Burgas-Alexandropolis, which is expected to cost around Euro900m, is due to be completed by the end of 2009. Equity in the project was divided up among the three states involved - Russia (51%), Bulgaria (24.5%) and Greece (24.5%) - with each assigning its shares to particular companies. Russia's went to state-owned enterprises, including oil producers Gazprom Neft and Rosneft and pipeline operator Transneft. Greece brought in oil companies Hellenic Petroleum and Thraki, while the state is to retain a 1% stake. Bulgaria's stake was assigned to state-owned national gas firm Bulgargaz and construction company Techoexportstroy.
However, it is widely expected that part or all the Bulgarian stake - and possibly part of the Greek stake-will be sold to foreign companies. Outsiders reportedly interested include the state of Oman, Kazakhstan's state energy company KazMunaiGaz and US's Chevron.

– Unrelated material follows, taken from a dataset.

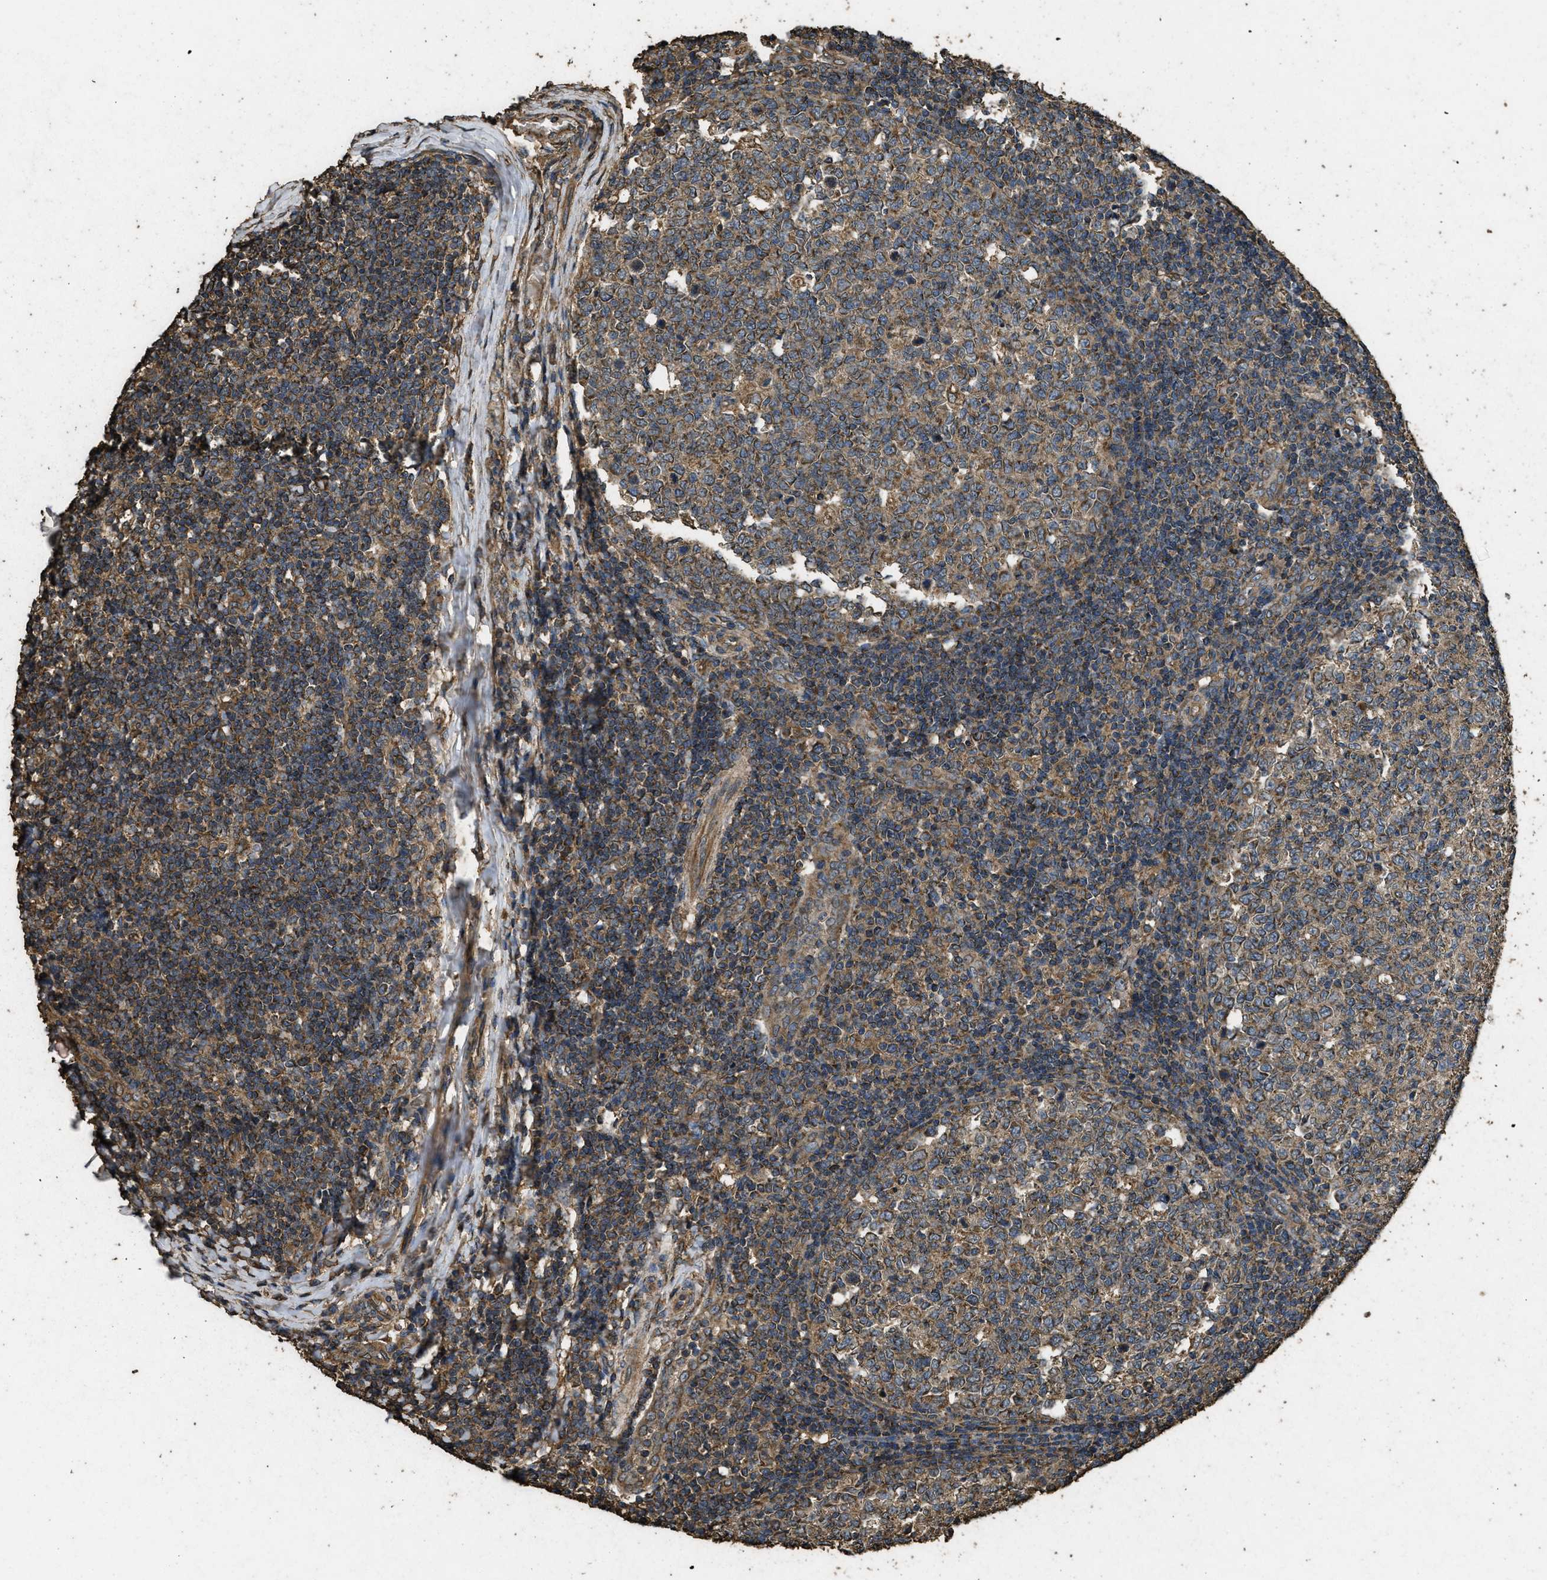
{"staining": {"intensity": "moderate", "quantity": ">75%", "location": "cytoplasmic/membranous"}, "tissue": "tonsil", "cell_type": "Germinal center cells", "image_type": "normal", "snomed": [{"axis": "morphology", "description": "Normal tissue, NOS"}, {"axis": "topography", "description": "Tonsil"}], "caption": "A high-resolution micrograph shows IHC staining of unremarkable tonsil, which exhibits moderate cytoplasmic/membranous staining in about >75% of germinal center cells. The staining was performed using DAB (3,3'-diaminobenzidine), with brown indicating positive protein expression. Nuclei are stained blue with hematoxylin.", "gene": "CYRIA", "patient": {"sex": "female", "age": 19}}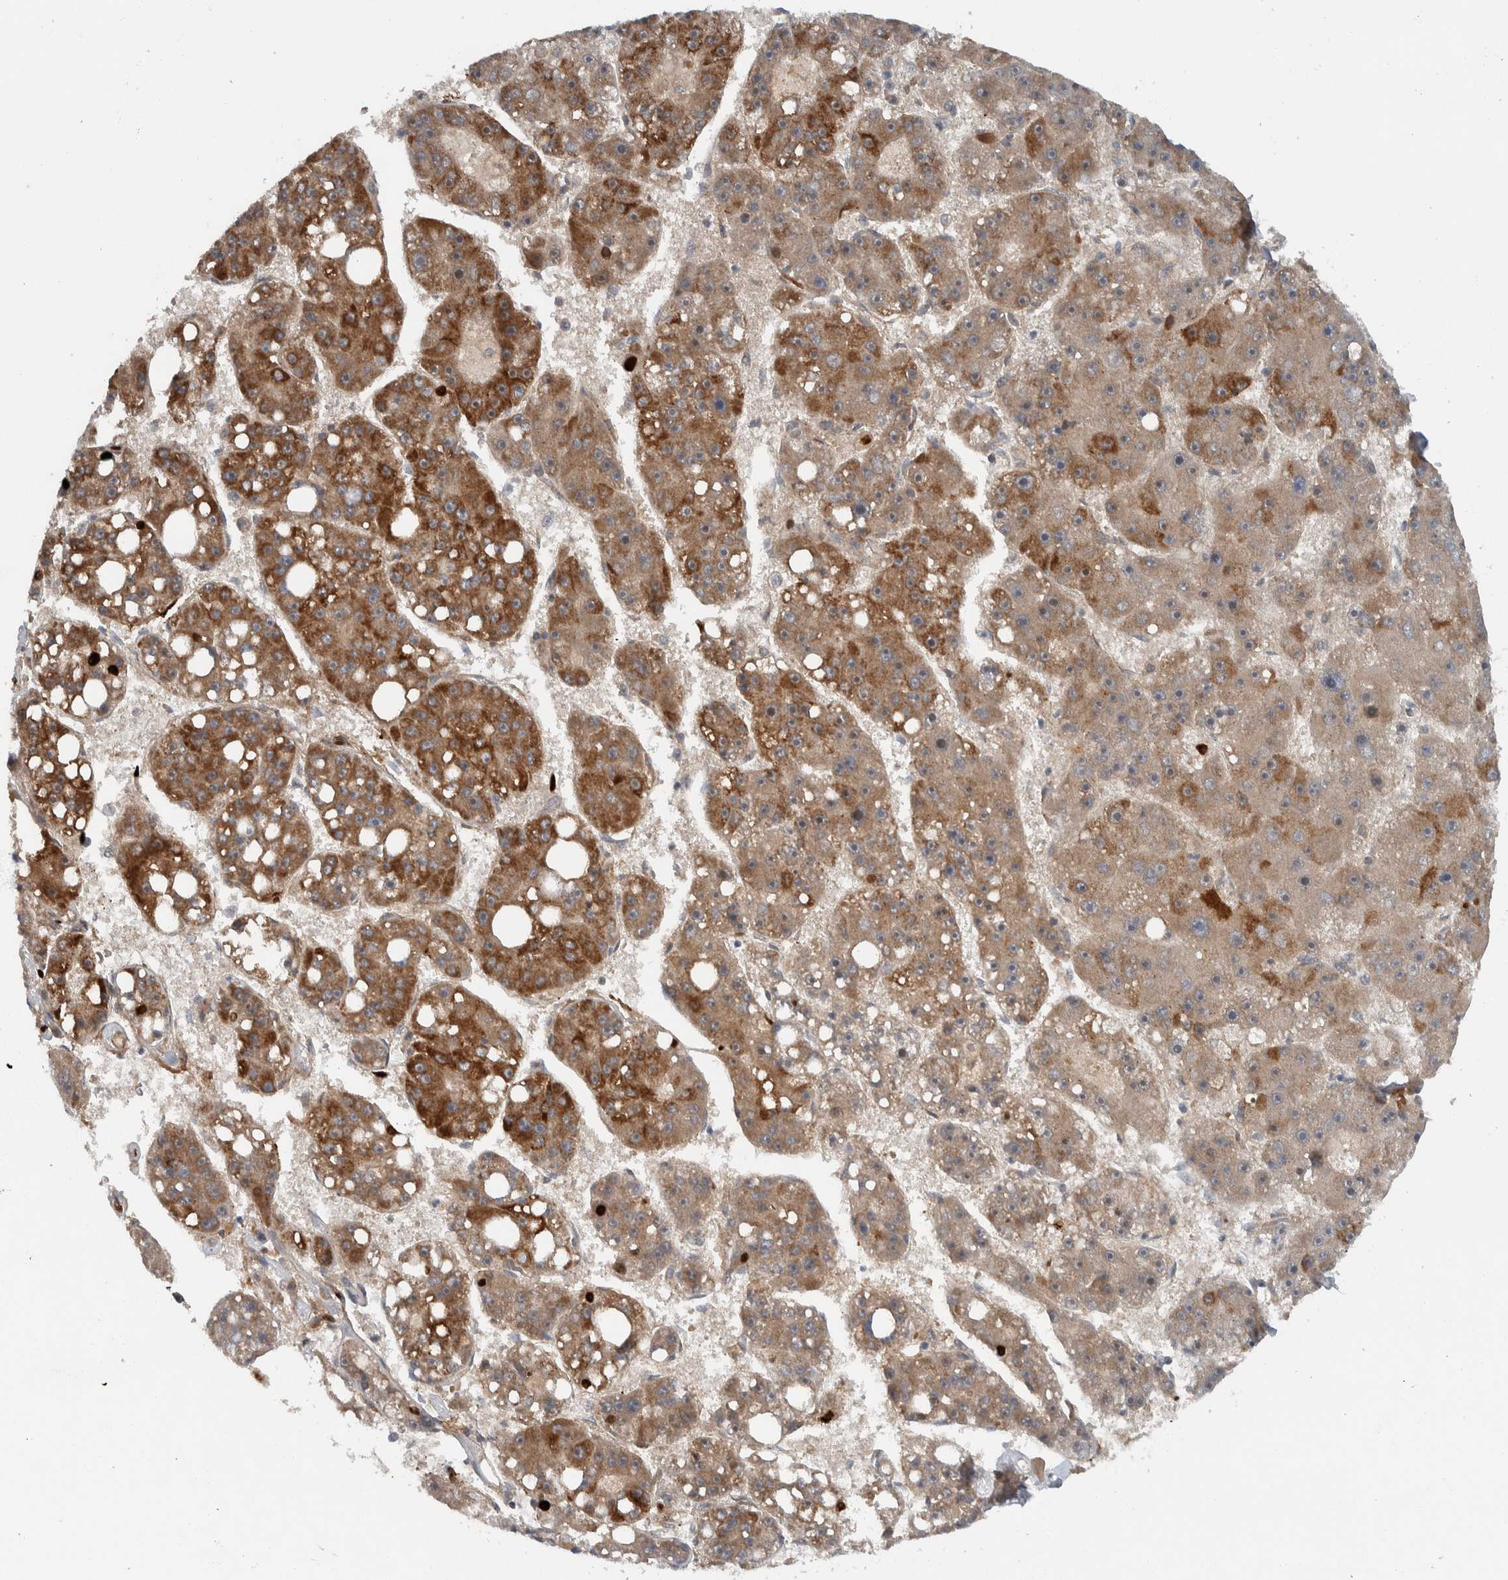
{"staining": {"intensity": "moderate", "quantity": ">75%", "location": "cytoplasmic/membranous"}, "tissue": "liver cancer", "cell_type": "Tumor cells", "image_type": "cancer", "snomed": [{"axis": "morphology", "description": "Carcinoma, Hepatocellular, NOS"}, {"axis": "topography", "description": "Liver"}], "caption": "Protein expression by IHC demonstrates moderate cytoplasmic/membranous staining in about >75% of tumor cells in liver hepatocellular carcinoma.", "gene": "LBHD1", "patient": {"sex": "female", "age": 61}}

The AMBO pipeline is expected to cost over Euro1.2bn - considerably higher than initial estimates, mainly because the price of steel has gone up sharply since the project was first thought of. The completion date is set for 2011. The concept of the project is also rather different, with state involvement amounting to political backing for the project rather than national stakes. The existence of a third "Bosphorus bypass" project, the planned Turkish Samsun-Ceyhan pipeline, also means competition. Nevertheless, business is brisk in the Caspian and Black Sea regions, so there is good reason for optimism.
Implementation of these long-mulled projects will go some way to fulfilling Bulgaria's aspiration to be the "energy hub" of the Balkans. It has been the region's leading electricity exporter for some years and, though its position has been called into question by the closure of units 3 and 4 at its Kozlodui nuclear power plant, new capacity should restore it within a few years. Meanwhile, a mild winter and a wet spring have made the National Electricity Company more optimistic about the prospects of export this year, which could be as high as 3TWh. Bulgaria also plays an important part in transporting Russian natural gas to Turkey, Greece and Macedonia, with over 15bn cubic metres transited last year.
That final total is set to rise to almost 18bn cubic metres in 2015 under an agreement signed with Russia's Gazprom late 2006. And there may be more. Talks in Moscow last month seem to have involved a scheme for an underwater gas link between Novorossiysk and Burgas, from which Gazprom's gas could be transported westwards to the energy-hungry European market. The Greeks have also asked Gazprom to consider a plan for a gas pipeline to run parallel with the Burgas-Alexandroupolis oil pipeline, improving gas supplies to Greece and cutting construction costs by around a third.
Besides, there is the proposed Nabucco pipeline, which would run from Turkey, via Bulgaria amongst other countries, to Austria. True, certain questions as to Nabucco's prospective sources of supply must still be answered. The crucial Shah Deniz field in Azerbaijan is not developing as quickly as it might, Iran is politically sensitive, Turkmenistan may not have the will to break away from exclusive reliance on Gazprom's pipelines, the extensive pipeline infrastructure needed for a link-up with Egypt will take some years to create and competition from Gazprom's pipeline efforts in southern Europe might prove too strong. But there is political will in Europe to reduce reliance on Gazprom, so the project stands a good chance.